→ YOUR INSTRUCTIONS
Pick the lines holding the string "symbol" out of the records and copy them.

───── RECORD EXCERPTS ─────

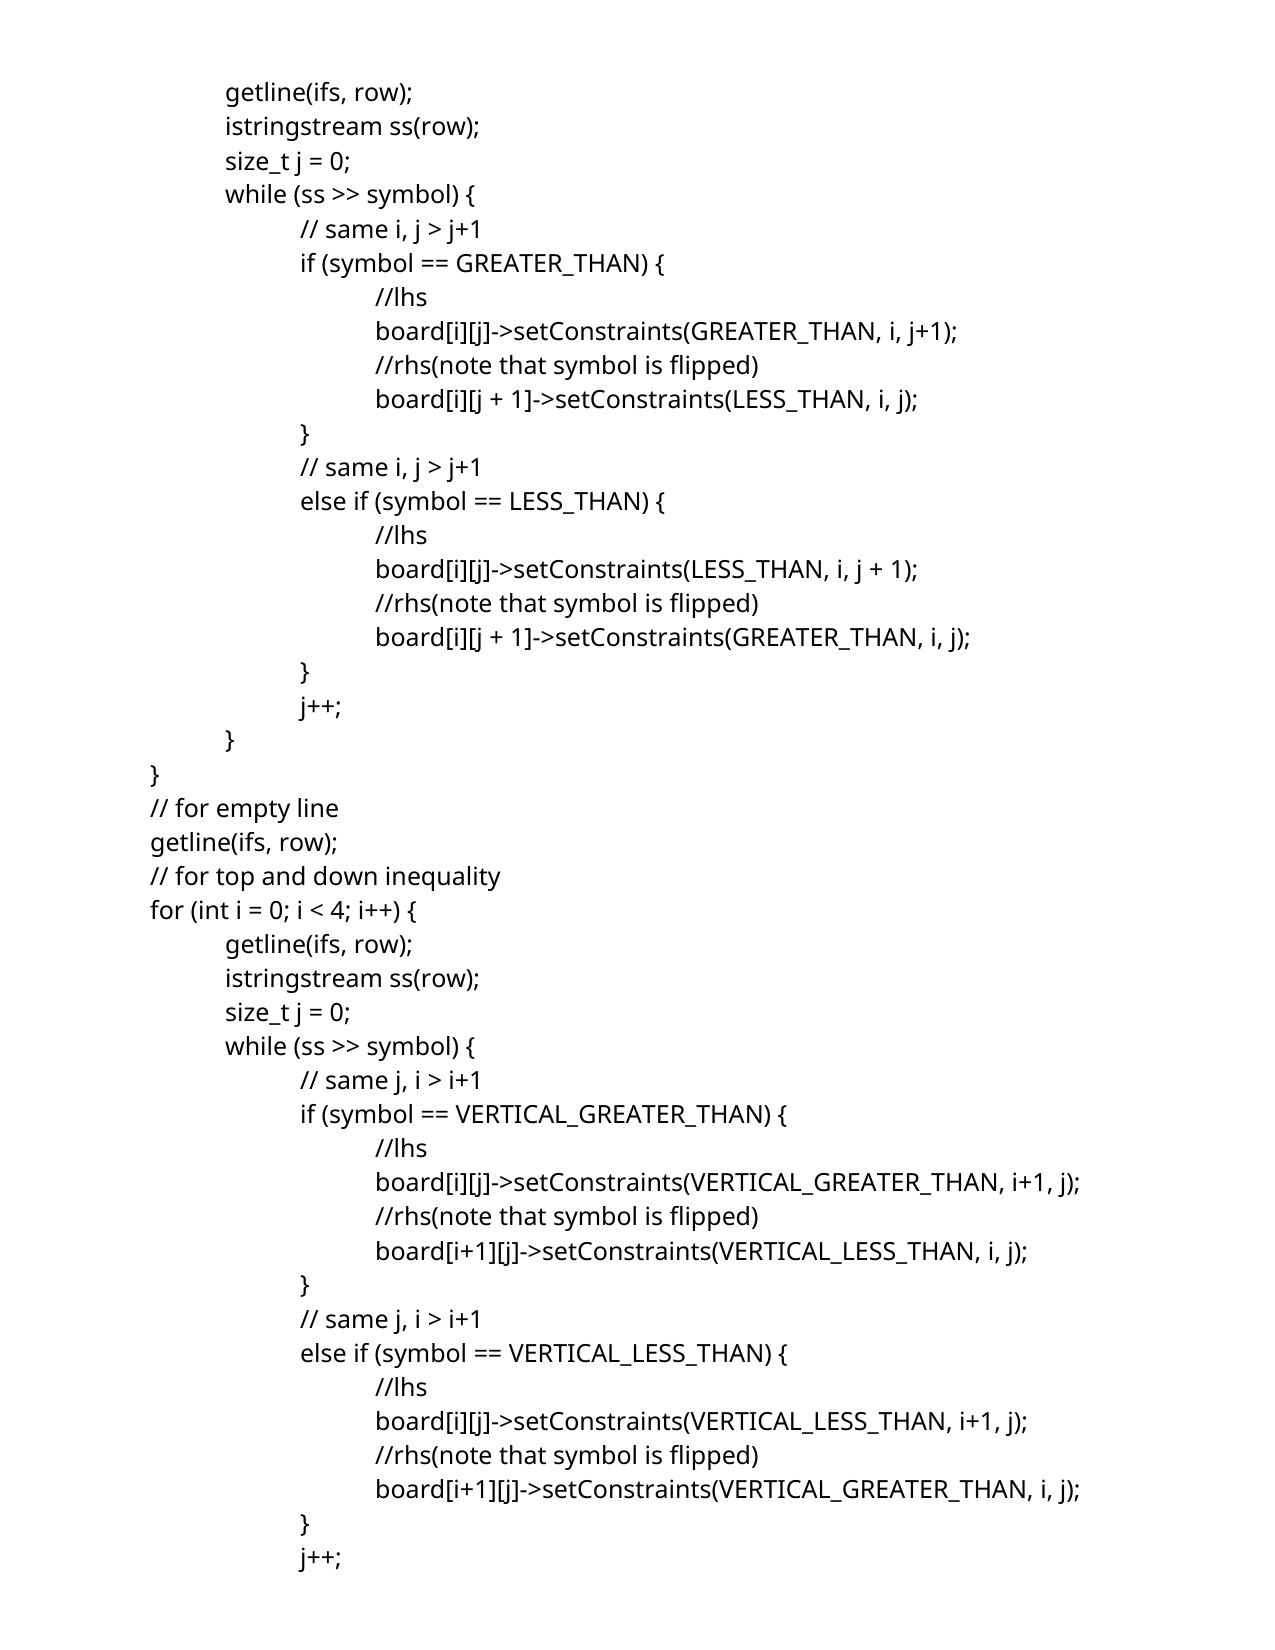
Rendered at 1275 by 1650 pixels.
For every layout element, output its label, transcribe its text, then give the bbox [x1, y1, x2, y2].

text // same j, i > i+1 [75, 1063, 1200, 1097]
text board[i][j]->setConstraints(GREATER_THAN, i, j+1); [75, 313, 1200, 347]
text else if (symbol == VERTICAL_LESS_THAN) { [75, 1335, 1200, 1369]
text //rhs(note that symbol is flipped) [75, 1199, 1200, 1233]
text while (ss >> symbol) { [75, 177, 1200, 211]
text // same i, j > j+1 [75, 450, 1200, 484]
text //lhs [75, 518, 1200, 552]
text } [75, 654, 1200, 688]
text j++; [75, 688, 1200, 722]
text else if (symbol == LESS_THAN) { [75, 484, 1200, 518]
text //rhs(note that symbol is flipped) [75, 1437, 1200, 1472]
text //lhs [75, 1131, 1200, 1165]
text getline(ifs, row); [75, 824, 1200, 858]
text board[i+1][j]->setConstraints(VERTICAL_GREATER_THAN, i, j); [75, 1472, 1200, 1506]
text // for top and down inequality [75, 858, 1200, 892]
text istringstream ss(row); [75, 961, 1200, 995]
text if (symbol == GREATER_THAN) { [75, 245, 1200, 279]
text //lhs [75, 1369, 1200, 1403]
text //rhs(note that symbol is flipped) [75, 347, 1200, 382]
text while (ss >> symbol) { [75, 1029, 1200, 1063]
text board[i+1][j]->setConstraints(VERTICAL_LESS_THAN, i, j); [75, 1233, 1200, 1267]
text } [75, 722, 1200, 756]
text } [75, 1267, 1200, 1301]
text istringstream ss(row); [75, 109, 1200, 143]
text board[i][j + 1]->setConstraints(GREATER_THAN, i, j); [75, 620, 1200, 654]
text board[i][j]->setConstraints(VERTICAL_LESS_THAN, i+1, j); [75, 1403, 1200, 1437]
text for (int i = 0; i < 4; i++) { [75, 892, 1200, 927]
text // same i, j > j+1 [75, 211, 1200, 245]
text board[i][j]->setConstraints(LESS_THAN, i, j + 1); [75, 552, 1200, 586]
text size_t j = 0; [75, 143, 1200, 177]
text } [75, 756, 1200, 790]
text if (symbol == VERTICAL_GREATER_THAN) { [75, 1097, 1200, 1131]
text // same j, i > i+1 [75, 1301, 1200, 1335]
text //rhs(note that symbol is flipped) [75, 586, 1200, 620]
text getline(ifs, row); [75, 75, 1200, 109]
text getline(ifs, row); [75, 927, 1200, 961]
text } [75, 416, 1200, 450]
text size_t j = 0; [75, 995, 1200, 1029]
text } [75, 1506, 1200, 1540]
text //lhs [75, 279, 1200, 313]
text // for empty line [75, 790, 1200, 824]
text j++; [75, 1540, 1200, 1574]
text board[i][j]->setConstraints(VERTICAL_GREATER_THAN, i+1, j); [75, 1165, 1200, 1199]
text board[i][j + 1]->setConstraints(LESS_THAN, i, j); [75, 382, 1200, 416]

─────

→ RESULT FOR THIS TASK
text else if (symbol == VERTICAL_LESS_THAN) { [75, 1335, 1200, 1369]
text //rhs(note that symbol is flipped) [75, 1199, 1200, 1233]
text while (ss >> symbol) { [75, 177, 1200, 211]
text else if (symbol == LESS_THAN) { [75, 484, 1200, 518]
text //rhs(note that symbol is flipped) [75, 1437, 1200, 1472]
text if (symbol == GREATER_THAN) { [75, 245, 1200, 279]
text //rhs(note that symbol is flipped) [75, 347, 1200, 382]
text while (ss >> symbol) { [75, 1029, 1200, 1063]
text if (symbol == VERTICAL_GREATER_THAN) { [75, 1097, 1200, 1131]
text //rhs(note that symbol is flipped) [75, 586, 1200, 620]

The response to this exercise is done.